Alas, the entanglements of faded red tape are not the only problem. We also need a cure for Seshanitis. This is my name for the disease that afflicts officials who attain positions of absolute authority and who start behaving like T N Seshan did. Remember all those boasts about fighting corruption and eating politicians for breakfast? And, remember how we heard very little from him after he was found to be flying around in private planes and wearing an emerald worth Rs 6 lakhs on his finger?
This has not deterred those who took the job after him from behaving with exactly the same vanity. M S Gill behaved like God and fell so much in love with his image on television that it was hard to get him off. In one election programme I can remember producers plotting to drag his chair off the set if he did not stop talking. Then came James Lyngdoh, Maysaysay award winner and so filled with vanity he declared politicians cheats and a ‘‘cancer’’.
How can we trust an Election Commissioner who has such disdain for the players in the game he is supposed to be refereeing? And, now we have T S Krishnamurthy who was so fascinated by the cameras at his first press conference he rambled on long enough to forget he was there to announce the dates of the election.
He now orders all new development projects to come to a halt and even wants the Prime Minister’s hoardings veiled on the highways built by his government. What about the Indira Awas Yojana and the Jawahar Rozgar Yojana? Why not remove those names too?

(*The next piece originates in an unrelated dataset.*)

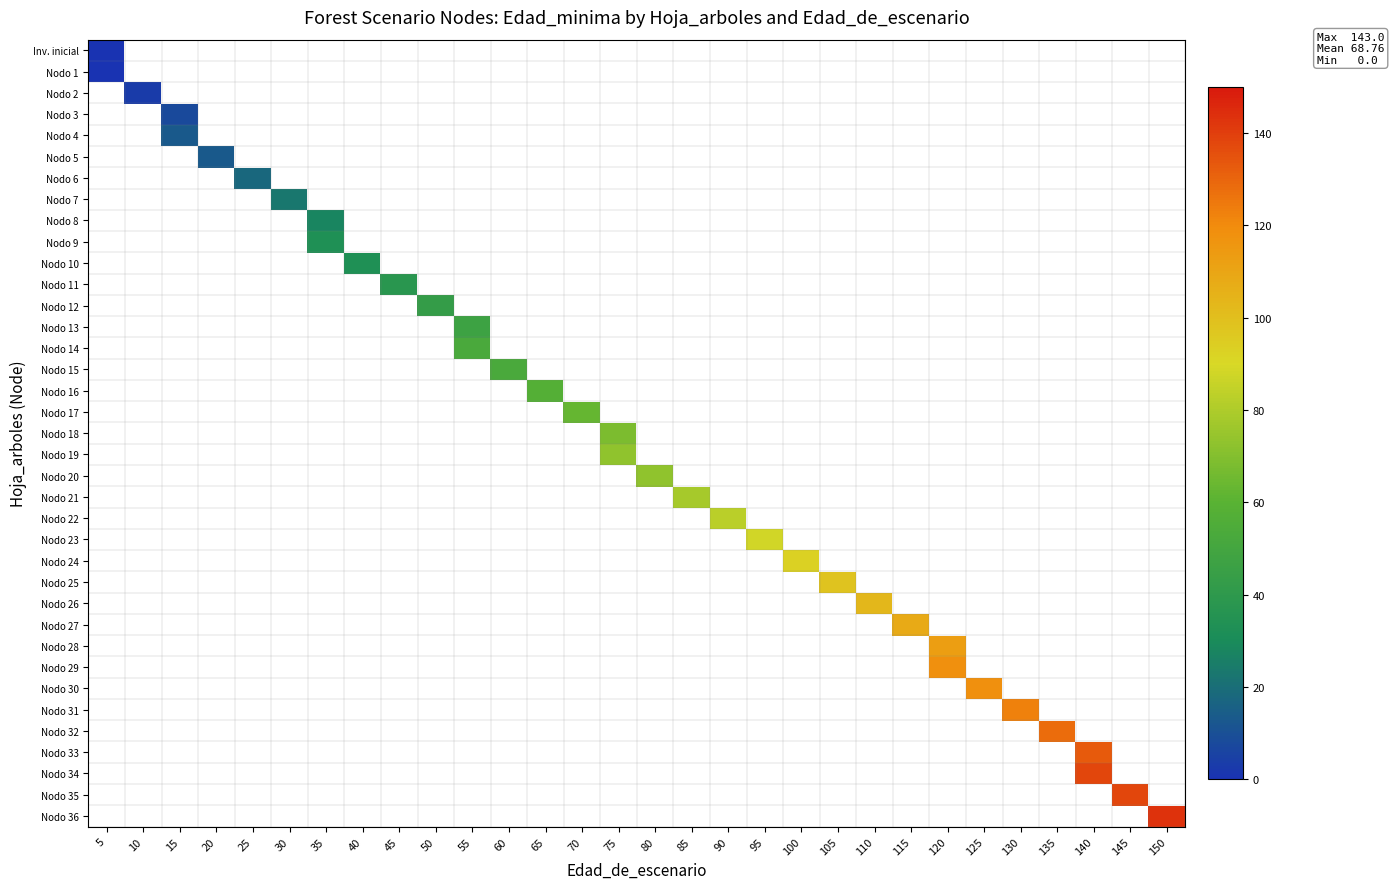

Count the number of categories in the chart.

30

Does the Election Commissioner believe that the average voter is a moron? Even more annoying is the fact that despite morality lessons, codes of conduct and halted development projects the Election Commission seems incapable of stopping candidates from spending more on their campaigns than they are legally allowed to. And, when I travel in rural backwaters I still meet dispossessed, desperately poor people who remain intimidated by thugs and guns. What is the point of stretching the election out over several weeks if this continues to happen?
The vanity of our officials has to be curbed. My suggestion to the next government is that it abolish the permanent civil service and start hiring the best and brightest on contract. This may sound drastic but I think it’s the only way. If you have a better idea do write and tell me.